Fine-Tuning the Legend Placement

You might want to adjust the placement of the legend further to make sure it doesn't cut off or overlap with other elements of your figure. You can do this by tweaking the values in bbox_to_anchor. Here's an example:

import matplotlib.pyplot as plt

# Using the same data as before
x = [1, 2, 3, 4, 5]
y1 = [1, 4, 9, 16, 25]
y2 = [2, 3, 6, 8, 10]

# Plotting the data
plt.plot(x, y1, label='Squared Numbers')
plt.plot(x, y2, label='Multiplied by 2')

# Adjusting the legend's position
plt.legend(loc='upper left', bbox_to_anchor=(1.05, 1))

# Display the plot
plt.show()

In this case, we've changed the bbox_to_anchor to (1.05, 1), which moves the legend slightly further to the right, ensuring it doesn't overlap with the plot.

Adding a Frame and Title to the Legend

To make your legend stand out and improve readability, you can add a frame around it and even include a title.

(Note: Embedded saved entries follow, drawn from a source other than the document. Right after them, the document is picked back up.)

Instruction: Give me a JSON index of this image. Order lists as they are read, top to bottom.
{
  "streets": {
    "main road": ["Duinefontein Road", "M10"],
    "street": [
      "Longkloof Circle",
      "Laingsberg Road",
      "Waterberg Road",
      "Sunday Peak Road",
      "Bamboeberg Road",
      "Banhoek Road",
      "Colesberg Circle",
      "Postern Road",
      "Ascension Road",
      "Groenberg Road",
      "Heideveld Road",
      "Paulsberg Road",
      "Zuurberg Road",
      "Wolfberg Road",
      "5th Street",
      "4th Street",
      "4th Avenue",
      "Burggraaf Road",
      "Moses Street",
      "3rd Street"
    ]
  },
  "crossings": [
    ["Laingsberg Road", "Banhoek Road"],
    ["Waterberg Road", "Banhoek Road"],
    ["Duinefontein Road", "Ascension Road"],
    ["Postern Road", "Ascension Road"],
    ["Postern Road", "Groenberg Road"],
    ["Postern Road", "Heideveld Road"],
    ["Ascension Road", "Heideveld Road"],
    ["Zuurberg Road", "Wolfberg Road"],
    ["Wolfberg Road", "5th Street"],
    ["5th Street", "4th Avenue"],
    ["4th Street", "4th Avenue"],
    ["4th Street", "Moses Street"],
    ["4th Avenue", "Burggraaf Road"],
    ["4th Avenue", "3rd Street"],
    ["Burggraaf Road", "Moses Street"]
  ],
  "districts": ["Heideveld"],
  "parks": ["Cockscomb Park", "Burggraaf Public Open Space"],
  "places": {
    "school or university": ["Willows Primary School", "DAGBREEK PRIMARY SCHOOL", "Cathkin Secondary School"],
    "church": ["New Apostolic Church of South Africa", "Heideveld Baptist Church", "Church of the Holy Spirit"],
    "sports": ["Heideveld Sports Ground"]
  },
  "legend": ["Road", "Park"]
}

Here's how you can do that:

import matplotlib.pyplot as plt

# Using the same data as before
x = [1, 2, 3, 4, 5]
y1 = [1, 4, 9, 16, 25]
y2 = [2, 3, 6, 8, 10]

# Plotting the data
plt.plot(x, y1, label='Squared Numbers')
plt.plot(x, y2, label='Multiplied by 2')

# Adding a frame and title to the legend
plt.legend(loc='upper left', bbox_to_anchor=(1.05, 1), frameon=True, title='Legend')

# Display the plot
plt.show()

The frameon=True parameter tells Matplotlib to draw a frame around the legend. The title='Legend' parameter adds a title to the legend box.

Handling Overlapping with the Figure

Even after moving the legend outside, you might find that the legend is getting cut off because the figure size isn't large enough to accommodate it. To fix this, you can resize the figure using plt.figure() before plotting your data:

import matplotlib.pyplot as plt

# Set the figure size to avoid cutting off the legend
plt.figure(figsize=(10, 5))

# Using the same data as before
x = [1, 2, 3, 4, 5]
y1 = [1, 4, 9, 16, 25]
y2 = [2, 3, 6, 8, 10]

# Plotting the data
plt.plot(x, y1, label='Squared Numbers')
plt.plot(x, y2, label='Multiplied by 2')

# Moving the legend outside the plot
plt.legend(loc='upper left', bbox_to_anchor=(1.05, 1))

# Display the plot
plt.show()

By setting the figsize parameter in plt.figure(), you can control the width and height of the figure in inches. This gives you more space to fit the legend outside the plot without it getting cut off.

Conclusion

Matplotlib gives you the flexibility to create and customize legends for your plots. Moving the legend outside the plot is a simple yet powerful way to enhance the clarity and readability of your visualizations. With the skills you've learned here, you can ensure that the legends in your plots serve as helpful guides rather than obstacles. Keep experimenting with the different parameters, and you'll soon find the perfect spot for your legends that complements your data visualizations. Remember, a well-placed legend is like a compass on a map—it doesn't take up too much space but provides valuable direction to help you navigate through the data. Happy plotting!